How time and temperature affect the stability of permanent magnets

The ability of a permanent magnet to support an external magnetic field is due to crystal anisotropy within the magnetic material that “locks” small magnetic domains in place. Once the initial magnetization is established, these positions remain the same until a force exceeding the locked magnetic domain is applied, and the energy required to interfere with the magnetic field produced by the permanent magnet varies for each material. Permanent magnets can generate extremely high coercivity (Hcj), maintaining domain alignment in the presence of high external magnetic fields.

Stability can be described as the repetitive magnetic properties of a material under specified conditions over the life of the magnet. Factors that affect magnet stability include time, temperature, changes in reluctance, adverse magnetic fields, radiation, shock, stress, and vibration.

Time has little effect on modern permanent magnets, which studies have shown change immediately after magnetization. These changes, known as “magnetic creep,” occur when less stable magnetic domains are affected by thermal or magnetic energy fluctuations, even in thermally stable environments. This variation decreases as the number of unstable regions decreases.

Rare earth magnets are unlikely to experience this effect because of their extremely high coercivity. A comparative study of longer time versus magnetic flux shows that newly magnetized permanent magnets lose a small amount of magnetic flux over time. For more than 100,000 hours, the loss of samarium cobalt material is basically zero, while the loss of low permeability Alnico material is less than 3%.

Temperature effects fall into three categories: reversible losses, irreversible but recoverable losses, and irreversible and irrecoverable losses.

Reversible Losses: These are the losses that recover when the magnet returns to its original temperature, permanent magnet stabilization cannot remove reversible losses. Reversible losses are described by the reversible temperature coefficient (Tc), as shown in the table below. Tc is expressed as a percentage per degree Celsius, these numbers vary by the specific grade of each material, but are representative of the material class as a whole. This is because the temperature coefficients of Br and Hcj are significantly different, so the demagnetization curve will have an “inflection point” at high temperature.

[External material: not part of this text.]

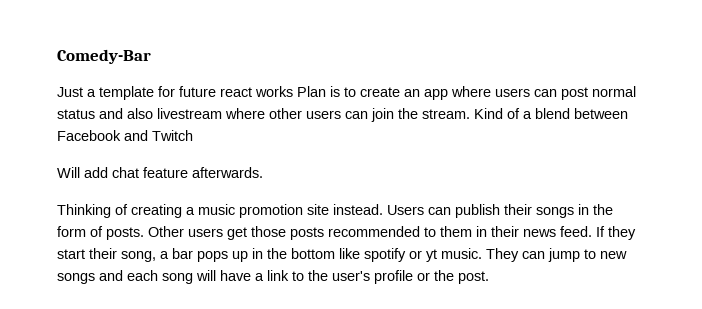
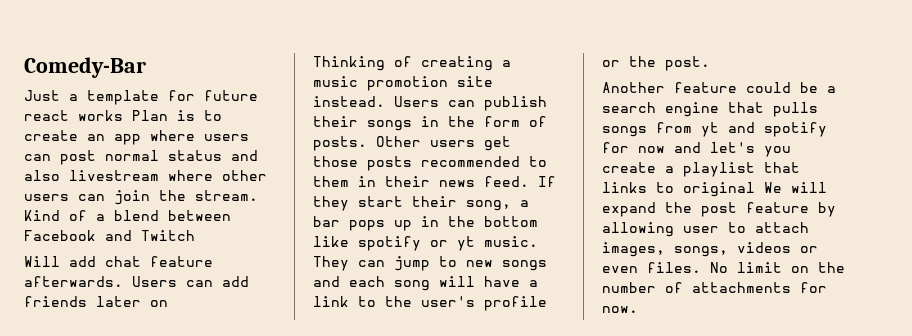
(263, 172) none -> [132,276,249,287] [24,296,168,307] Users can add friends later on
(489, 277) none -> [602,82,836,93] [602,102,818,117] [602,122,827,137] [602,142,791,157] [602,162,800,177] [602,182,827,197] [602,202,836,217] [602,222,809,237] [602,242,818,257] [602,262,845,273] [602,282,827,293] [602,306,638,313] // Another feature could be a search engine that pulls songs from yt and spotify for now and let's you create a playlist that links to original We will expand the post feature by allowing user to attach images, songs, videos or even files. No limit on the number of attachments for now.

Irreversible but recoverable losses: These losses are defined as the partial demagnetization of a magnet due to exposure to high or low temperatures, these losses can only be recovered by re-magnetization, the magnetism cannot recover when the temperature returns to its original value. These losses occur when the operating point of the magnet is below the inflection point of the demagnetization curve. An effective permanent magnet design should have a magnetic circuit in which the magnet operates with a permeability higher than the inflection point of the demagnetization curve at the expected high temperature, which will prevent performance changes at high temperature.

Irreversible Irrecoverable Loss: Magnets exposed to extremely high temperatures undergo metallurgical changes that cannot be recovered by remagnetization. The following table shows the critical temperature for various materials, where: Tcurie is the Curie temperature at which the fundamental magnetic moment is randomized and the material is demagnetized; Tmax is the maximum practical operating temperature of the primary material in the general category.

The magnets are made temperature stable by partially demagnetizing the magnets by exposing them to high temperatures in a controlled manner. The slight decrease in flux density improves the stability of the magnet, since the less oriented domains are the first to lose their orientation. Such stable magnets will exhibit constant magnetic flux when exposed to equal or lower temperatures. Additionally, a stable batch of magnets will exhibit lower flux variation when compared to each other, since the top of the bell curve with normal variation characteristics will be closer to the batch’s flux value.